= Try it =
Rewrite the lines from the line containing "It has three" through the line containing "you're buoyant, bibip" in the records below as a Markdown table with the columns Row and Line, including both end lines and omitting blank lines.

─── Data provided ───

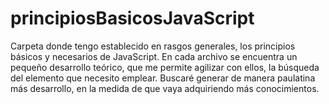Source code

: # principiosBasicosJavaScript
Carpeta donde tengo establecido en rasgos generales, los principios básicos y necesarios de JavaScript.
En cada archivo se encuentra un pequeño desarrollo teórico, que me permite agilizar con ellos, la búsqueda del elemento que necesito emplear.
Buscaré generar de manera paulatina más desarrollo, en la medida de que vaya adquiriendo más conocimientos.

───
─── Data provided ───

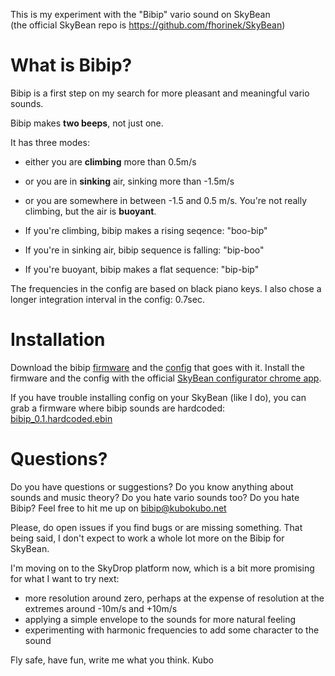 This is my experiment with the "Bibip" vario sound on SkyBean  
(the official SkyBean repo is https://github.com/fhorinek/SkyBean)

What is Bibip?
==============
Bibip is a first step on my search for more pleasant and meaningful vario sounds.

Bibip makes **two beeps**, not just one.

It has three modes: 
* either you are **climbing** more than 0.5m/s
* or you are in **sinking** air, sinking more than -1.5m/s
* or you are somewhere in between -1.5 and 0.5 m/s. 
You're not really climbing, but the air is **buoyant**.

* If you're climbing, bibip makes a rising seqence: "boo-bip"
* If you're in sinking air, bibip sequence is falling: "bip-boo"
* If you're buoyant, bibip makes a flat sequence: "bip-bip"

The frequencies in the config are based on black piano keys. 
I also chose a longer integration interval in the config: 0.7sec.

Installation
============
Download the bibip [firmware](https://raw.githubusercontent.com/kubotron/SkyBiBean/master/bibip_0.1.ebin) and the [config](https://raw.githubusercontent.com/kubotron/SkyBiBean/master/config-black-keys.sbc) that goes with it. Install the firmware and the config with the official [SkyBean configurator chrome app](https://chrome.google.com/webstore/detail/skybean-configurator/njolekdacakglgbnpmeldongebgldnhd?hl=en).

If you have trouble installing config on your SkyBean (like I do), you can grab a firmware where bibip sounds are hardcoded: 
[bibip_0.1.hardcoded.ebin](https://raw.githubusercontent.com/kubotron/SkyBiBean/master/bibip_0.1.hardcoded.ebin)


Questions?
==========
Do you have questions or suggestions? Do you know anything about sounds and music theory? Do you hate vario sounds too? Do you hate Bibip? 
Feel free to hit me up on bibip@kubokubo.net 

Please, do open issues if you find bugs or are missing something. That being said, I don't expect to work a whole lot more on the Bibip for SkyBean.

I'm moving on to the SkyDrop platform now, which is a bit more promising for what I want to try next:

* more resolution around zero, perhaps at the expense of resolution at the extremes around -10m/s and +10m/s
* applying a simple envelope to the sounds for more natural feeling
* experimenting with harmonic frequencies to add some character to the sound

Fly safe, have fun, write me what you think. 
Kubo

───

= Completed task =
| Row | Line |
|---|---|
| 1 | It has three modes:  |
| 2 | * either you are **climbing** more than 0.5m/s |
| 3 | * or you are in **sinking** air, sinking more than -1.5m/s |
| 4 | * or you are somewhere in between -1.5 and 0.5 m/s.  |
| 5 | You're not really climbing, but the air is **buoyant**. |
| 6 | * If you're climbing, bibip makes a rising seqence: "boo-bip" |
| 7 | * If you're in sinking air, bibip sequence is falling: "bip-boo" |
| 8 | * If you're buoyant, bibip makes a flat sequence: "bip-bip" |